COLUMNISTS rounded on the Prime Minister over his recklessness in not introducing stricter controls and following catastrophic advice - and praised Chancellor Rishi Sunak for riding to the rescue again.

The Guardian

Polly Toynbee said Boris Johnson was learning nothing from his mistakes as we face Groundhog Day again.

“ Last time, lockdown came too late, thousands of lives might have been saved and delay only prolonged the outbreak,” she said. “Yesterday, Rishi Sunak said, “We must learn to live without fear”, as he cast thousands of furloughed workers on to the mercies of universal credit.”

She said the speed of rule relaxing had led to dizzying and contradictory advice.

“ It’s only a matter of weeks since Johnson was bullying people back to work in their offices,” she said. “Everyone knew there would be a second wave: just like the first time, we’ve stood and watched as the virus has gained momentum across Europe.”

She described Johnson’s new rules as ‘feeble’ and said research indicated the public was well ahead of him in their attitude to wearing masks and meeting others.

“Members of Sage are increasingly voicing their concerns to the media: Prof Cath Noakes, unlike most, went public, proclaiming that the new measures “won’t cut it” in reducing the spread of the virus,” she said.

“It doesn’t take an Einstein to observe the folly of Johnson doing the same thing twice and expecting a different result,” she said. “Delaying inevitable tougher rules will likely do what it did before. Prolonging the pandemic worsens the economy as well as the roll-call of death and serious long-term Covid illness. But nothing in Johnson’s reckless life suggests any precautionary DNA in his selfish genes.”

The Daily Express

Frederick Forsyth asked why men and women at the very peak after years of struggle to get there, seem to take leave of their senses.

“The Brits are a tolerant people and we fully accept that no man or woman, entering Downing Street, can have all the answers, mastery of all the subjects,” he said. “Since the first virus flew effortlessly across the Channel, as even my Jack Russell knew it would do, Boris Johnson has chosen the worst possible advisers and relentlessly followed their catastrophic advice.”

He said the true Covid death toll would probably be about half of what it is estimated to be.

“This in a nation of 67 million. As a percentage it is vanishingly small,” he said. “Yet our entire economy is in fragments. Our democracy is vanishing as our age-old rights as free citizens are trampled by so-called “marshals” recruited from where exactly?”

He said his wife was accosted by two people as she walked down a street in Marylebone, demanding to know who she was and where she was going. She ignored them and went to two police officers who ‘sympathised but shrugged.’

“Despite the gullibility and agreement to panic of too many of our citizens I suspect that a people’s revolt is coming and needs but a trigger incident to set it off,” he said. “I hope not but the smashing of our fought for and so often defended democracy cannot go on because a bunch of useless bumblers has taken over.”

The Daily Mail

Henry Deedes said Boy Wonder was back. “Once again, Rishi Sunak strode back into the Commons to wave around that increasingly battered chequebook of his,” he said. “Rishi Rides to the Rescue has been a common narrative of this crisis. While most ministers’ stock has crashed these past six months, the Chancellor’s is on a bull run.”

He said the latest rescue package wasn’t so deluxe, adding ‘it was time to get real, people.’

“What we heard was a speech dripping with hard, uncomfortable truths,” he said. “A cattle prod up the kilt to the cloud-cuckoo merchants who think the country can carry on the way we have these past six months.

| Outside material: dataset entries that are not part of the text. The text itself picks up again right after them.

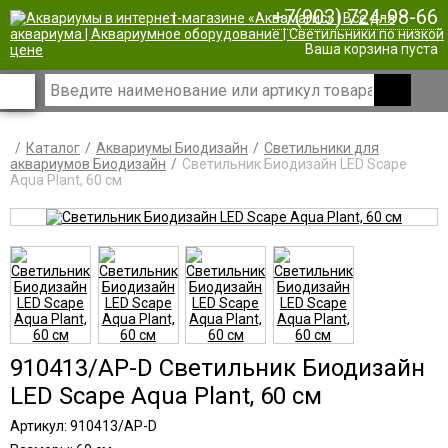
+7(903) 724-98-66
|
Ваша корзина пуста
Каталог
Аквариумы Биодизайн
Светильники для
аквариумов Биодизайн
Светильник Биодизайн LED Scape
Aqua Plant, 60 см
910413/AP-D Светильник Биодизайн
LED Scape Aqua Plant, 60 см
Артикул: 910413/AP-D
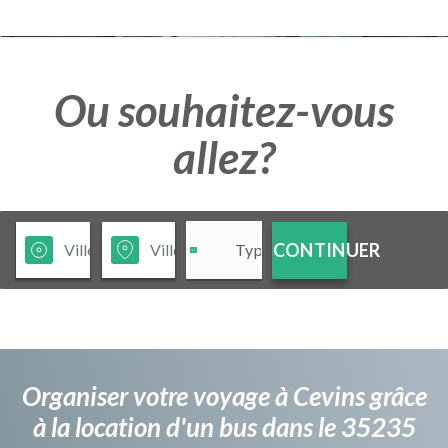
Ou souhaitez-vous
allez?
CONTINUER
Organiser votre voyage à Cevins grâce
à la location d'un bus dans le 35235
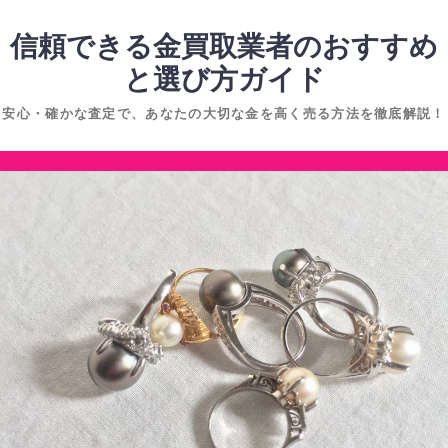
コ
ン
信頼できる金買取業者のおすすめ
テ
と選び方ガイド
ン
安心・確かな査定で、あなたの大切な金を高く売る方法を徹底解説！
ツ
へ
コ
ス
ン
キ
テ
ッ
ン
プ
ツ
へ
ス
キ
ッ
プ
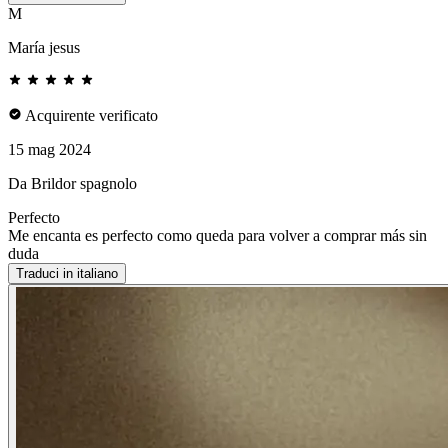
M
María jesus
Acquirente verificato
15 mag 2024
Da Brildor spagnolo
Perfecto
Me encanta es perfecto como queda para volver a comprar más sin
duda
Traduci in italiano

“When Rishi said things such as ‘we can no longer put lives on hold’ or that ‘we must learn to live with it and live without fear’, this sounded as much a warning to his own leader as it was to the country.”

His delivery was bang on, he said.

“It took some of Dame Cheryl Gillan’s matronly prudence to ask the question which had been preying on many people’s minds: How on earth are we going to pay for all this?,” he added. “For Rishi Sunak, that is another daunting day’s work.”